I found Bookchin/Shulgin’s “Introduction to Net.Art” to be interesting yet also fairly humorous. It was pretty entertaining that they believed anyone following their “critical tips and tricks” would become a successful modern net.artist. Bookchin and Shulgin request that the artist choose a mode; the mode either being 1. content based, 2. formal, 3. ironic, 4. poetic, or 5. activist. Though this was written over ten years ago, I found it surprising that Bookchin and Shulgin only asked that the artist choose one. Has the world of art only recently become ambiguous? For decades works of art have held more than one meaning, have been left open for interpretation, and have been categorized in more than one genre. I found it curious that the authors of these strict guidelines had not forecasted that net.art would follow a similar pattern. Perhaps I am taking the guidelines a bit too literally, yet the entire article is written in moderately firm protocol. It simply surprised me that Bookchin and Shulgin did not fully consider the different directions which net.art had the potential to take off in, given that all of the worlds inventions have. Nothing stays the way it is originally intended to be. This applies to artists especially, who love to push boundaries and break down old barriers.
Just as quickly as I spotted the lack of ambiguity in Bookchin and Shulgin’s guidelines, did early net.artists deliver in giving net.art multiple meanings and interpretations. One piece I really enjoyed was “Digital Studies”, which was made by an array of people. First and foremost the site explains how it would not have been possible without the important historical figures and innovations we have come to learn about. But the site also contains links which discuss different net theories (such as “The Shamantic Web” by Roy Ascott which I found very enjoyable), as well as displaying links to actual pieces of net art, (many of which are unfortunately no longer accessible). A piece that was available however, was one by Tina Laporta called “Shifting”. She discussed a common theme among many of the works I came across: the division of real and imaginary. I can imagine this was a major theme during the development of digital art because the artists were literally entering into a new “realm” (cyberspace) in order to create their work. Artists were suddenly confronted with deciding which space, if not both, they were thinking and creating in, and which space, if not both, was real. “I project out into the borderless space of the matrix where you and I connect, intertwine and dissolve but never (dis)appear,” (Laporta). Roy Ascott goes on to help explain this theme in his article “The Shamantic Web”.
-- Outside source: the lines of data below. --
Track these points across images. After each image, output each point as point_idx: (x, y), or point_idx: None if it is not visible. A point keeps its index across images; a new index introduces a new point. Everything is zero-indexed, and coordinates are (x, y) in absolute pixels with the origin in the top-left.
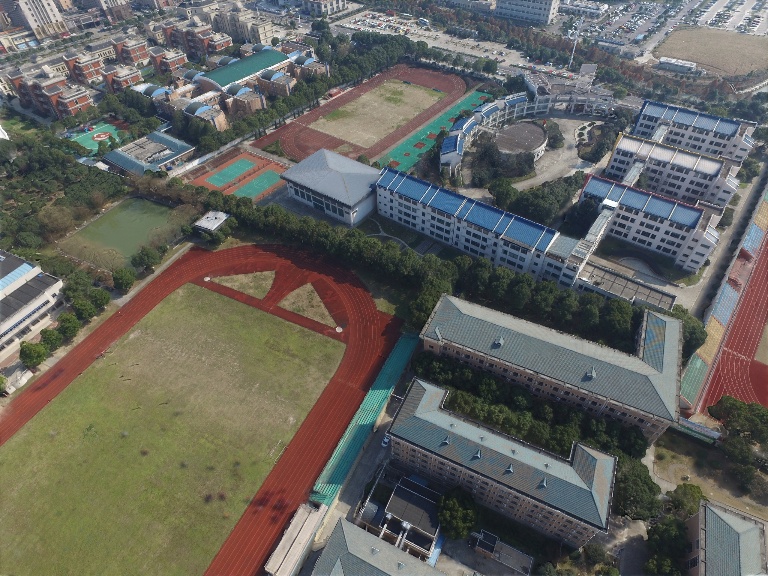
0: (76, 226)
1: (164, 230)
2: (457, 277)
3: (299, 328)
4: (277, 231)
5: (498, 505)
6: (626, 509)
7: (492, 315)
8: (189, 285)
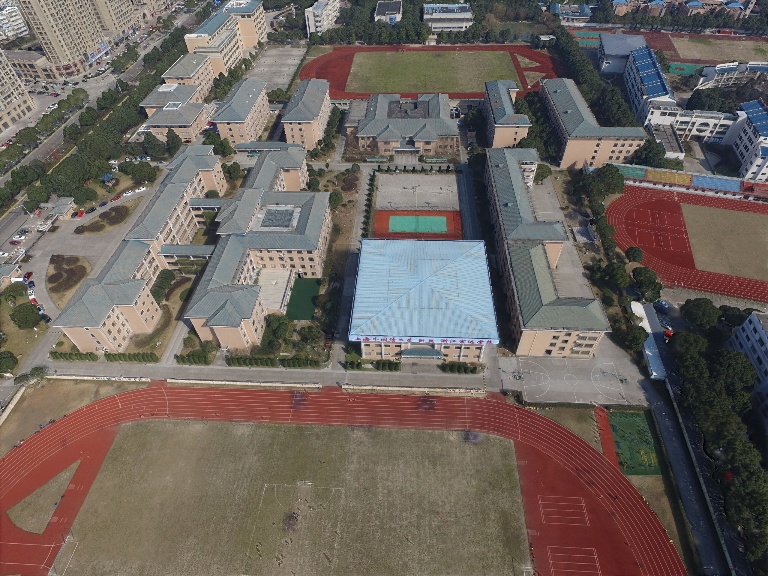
0: (504, 21)
1: (524, 29)
2: (599, 94)
3: (518, 79)
4: (563, 51)
5: None
6: None
7: (573, 88)
8: (507, 52)
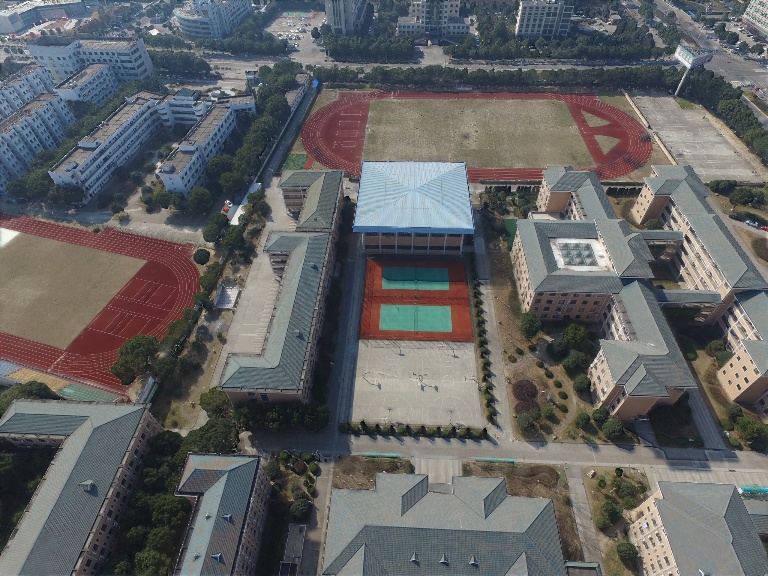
0: None
1: None
2: None
3: None
4: None
5: (249, 571)
6: (232, 446)
7: None
8: None
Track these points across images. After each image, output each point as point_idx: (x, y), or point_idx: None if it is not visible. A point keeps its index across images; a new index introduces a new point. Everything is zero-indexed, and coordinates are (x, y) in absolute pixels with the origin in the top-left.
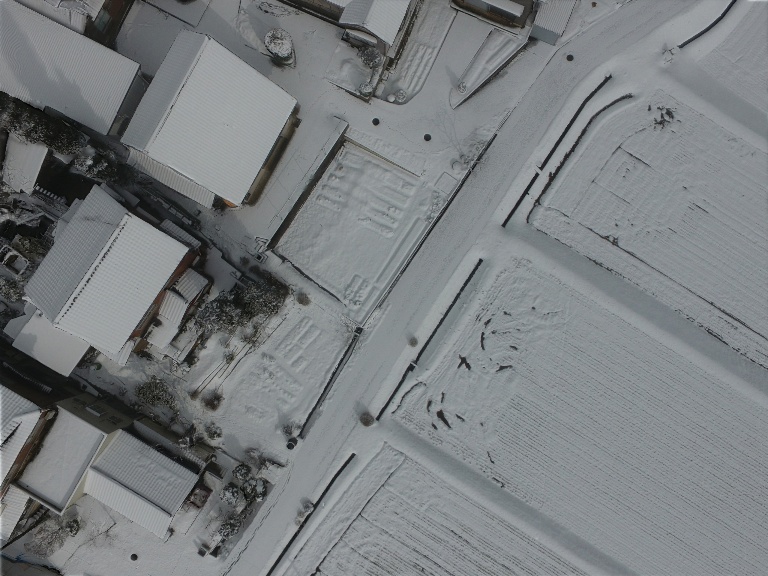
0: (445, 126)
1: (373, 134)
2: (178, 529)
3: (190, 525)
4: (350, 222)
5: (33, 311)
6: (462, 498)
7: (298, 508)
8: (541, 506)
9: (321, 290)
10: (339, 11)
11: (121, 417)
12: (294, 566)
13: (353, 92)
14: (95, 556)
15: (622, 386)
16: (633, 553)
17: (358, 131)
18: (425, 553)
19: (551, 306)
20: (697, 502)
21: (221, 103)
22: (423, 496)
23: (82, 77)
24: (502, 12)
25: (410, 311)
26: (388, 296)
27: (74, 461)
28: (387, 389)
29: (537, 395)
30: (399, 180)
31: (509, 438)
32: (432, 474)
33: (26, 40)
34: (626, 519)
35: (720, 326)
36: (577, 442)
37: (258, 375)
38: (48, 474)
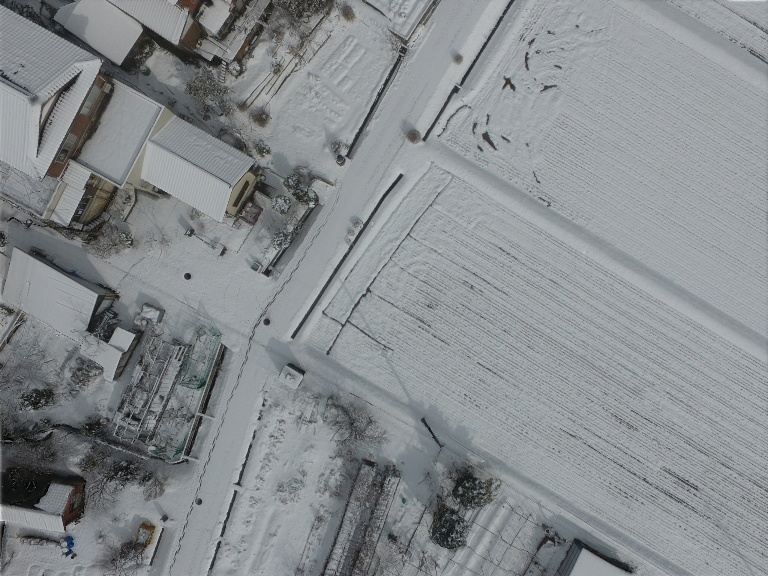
0: None
1: None
2: (230, 247)
3: (242, 243)
4: None
5: None
6: (509, 215)
7: (348, 227)
8: (587, 223)
9: (366, 4)
10: None
11: None
12: (345, 287)
13: None
14: (149, 275)
15: (667, 101)
16: (678, 267)
17: None
18: (474, 270)
19: (595, 23)
20: (741, 214)
21: None
22: (471, 214)
23: None
24: None
25: (454, 29)
26: (432, 15)
27: (132, 137)
28: (433, 108)
29: (582, 113)
30: None
31: (555, 157)
32: (479, 192)
33: None
34: (671, 234)
35: (763, 47)
36: (622, 158)
37: (304, 95)
38: (106, 151)
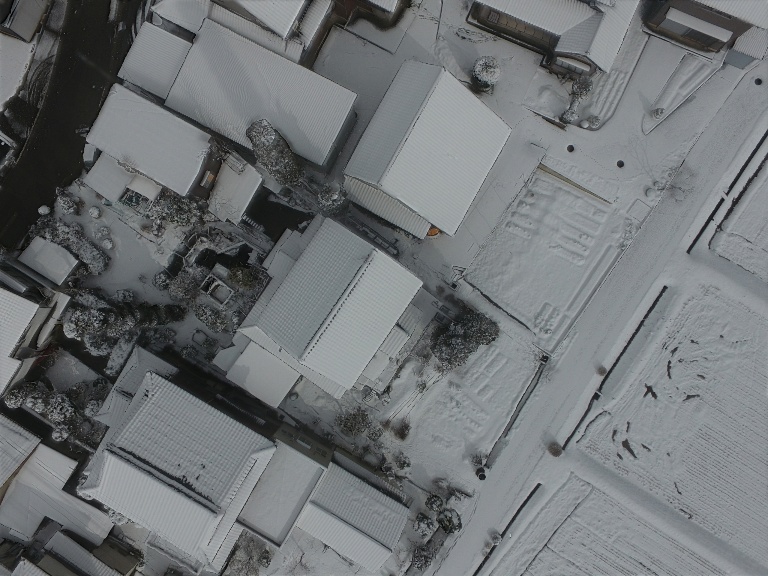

“A more optimistic view is that our concern in digital art with whole systems, that is, systems in which the viewer or observer of the artwork plays an active part in the work's definition and evolution, represents at the very least a yearning to embrace the individual mind by a larger field of consciousness. By this account, the employment of telematic hypermedia is no less than a desire to transcend linear thought by reaching for a free-flowing consciousness of associative structures. It then becomes the artist's imperative to explore every aspect of new technology that might empower the viewer through direct physical interaction to collaborate in the production of meaning and the creation of authentic artistic experience,” (Ascott).